━━━ Records provided ━━━
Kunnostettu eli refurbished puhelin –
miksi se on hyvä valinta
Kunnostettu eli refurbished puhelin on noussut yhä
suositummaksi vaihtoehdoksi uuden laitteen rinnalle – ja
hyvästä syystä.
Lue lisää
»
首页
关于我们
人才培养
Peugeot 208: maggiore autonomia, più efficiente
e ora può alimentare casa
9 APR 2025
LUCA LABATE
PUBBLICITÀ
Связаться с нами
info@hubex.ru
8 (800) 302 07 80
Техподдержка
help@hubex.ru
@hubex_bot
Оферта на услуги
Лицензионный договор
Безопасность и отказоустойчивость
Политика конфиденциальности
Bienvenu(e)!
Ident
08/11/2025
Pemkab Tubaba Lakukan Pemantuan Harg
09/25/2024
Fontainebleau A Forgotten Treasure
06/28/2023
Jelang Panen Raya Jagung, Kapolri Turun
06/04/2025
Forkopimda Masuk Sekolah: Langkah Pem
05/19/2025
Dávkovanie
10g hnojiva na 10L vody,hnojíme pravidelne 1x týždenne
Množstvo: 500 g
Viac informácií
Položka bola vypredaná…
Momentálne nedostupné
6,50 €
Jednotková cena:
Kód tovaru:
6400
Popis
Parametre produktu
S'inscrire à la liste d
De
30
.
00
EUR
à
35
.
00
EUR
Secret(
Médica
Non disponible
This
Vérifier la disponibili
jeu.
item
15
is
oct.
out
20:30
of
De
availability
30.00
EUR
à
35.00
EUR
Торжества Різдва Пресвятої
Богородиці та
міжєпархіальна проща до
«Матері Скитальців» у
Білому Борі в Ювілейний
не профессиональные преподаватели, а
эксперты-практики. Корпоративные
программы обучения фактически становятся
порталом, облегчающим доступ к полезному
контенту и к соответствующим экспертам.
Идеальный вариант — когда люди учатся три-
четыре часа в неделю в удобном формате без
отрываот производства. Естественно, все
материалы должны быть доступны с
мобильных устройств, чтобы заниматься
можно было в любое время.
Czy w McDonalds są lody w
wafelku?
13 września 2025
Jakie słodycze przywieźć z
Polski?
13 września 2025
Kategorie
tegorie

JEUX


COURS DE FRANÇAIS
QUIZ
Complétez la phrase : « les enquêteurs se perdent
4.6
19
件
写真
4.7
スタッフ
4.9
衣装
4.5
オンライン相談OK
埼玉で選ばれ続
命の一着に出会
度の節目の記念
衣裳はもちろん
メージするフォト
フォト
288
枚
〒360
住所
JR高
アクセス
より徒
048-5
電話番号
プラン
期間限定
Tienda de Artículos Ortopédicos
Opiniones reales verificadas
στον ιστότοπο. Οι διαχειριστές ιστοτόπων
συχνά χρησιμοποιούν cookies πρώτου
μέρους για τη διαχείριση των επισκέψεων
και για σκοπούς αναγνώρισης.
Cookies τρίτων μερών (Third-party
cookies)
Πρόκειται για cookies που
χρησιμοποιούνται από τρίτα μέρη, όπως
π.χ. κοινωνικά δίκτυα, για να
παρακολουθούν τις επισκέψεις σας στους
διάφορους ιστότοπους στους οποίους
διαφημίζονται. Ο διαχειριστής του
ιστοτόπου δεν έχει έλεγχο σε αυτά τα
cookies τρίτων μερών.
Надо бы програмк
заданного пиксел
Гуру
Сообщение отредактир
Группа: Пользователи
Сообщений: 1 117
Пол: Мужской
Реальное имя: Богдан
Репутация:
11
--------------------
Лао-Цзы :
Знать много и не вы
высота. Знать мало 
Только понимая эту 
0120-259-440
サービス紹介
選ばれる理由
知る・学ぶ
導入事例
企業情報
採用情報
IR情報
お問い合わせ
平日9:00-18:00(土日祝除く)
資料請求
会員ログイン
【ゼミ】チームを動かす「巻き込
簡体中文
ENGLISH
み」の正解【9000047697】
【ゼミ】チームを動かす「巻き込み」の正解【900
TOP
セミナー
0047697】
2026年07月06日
━━━
## Required work
The answer must be the line containing "заданного пиксел" and every line after it through the last line of the records above, repeated exactly.

## Worked solution
заданного пиксел
Гуру
Сообщение отредактир
Группа: Пользователи
Сообщений: 1 117
Пол: Мужской
Реальное имя: Богдан
Репутация:
11
--------------------
Лао-Цзы :
Знать много и не вы
высота. Знать мало 
Только понимая эту 
0120-259-440
サービス紹介
選ばれる理由
知る・学ぶ
導入事例
企業情報
採用情報
IR情報
お問い合わせ
平日9:00-18:00(土日祝除く)
資料請求
会員ログイン
【ゼミ】チームを動かす「巻き込
簡体中文
ENGLISH
み」の正解【9000047697】
【ゼミ】チームを動かす「巻き込み」の正解【900
TOP
セミナー
0047697】
2026年07月06日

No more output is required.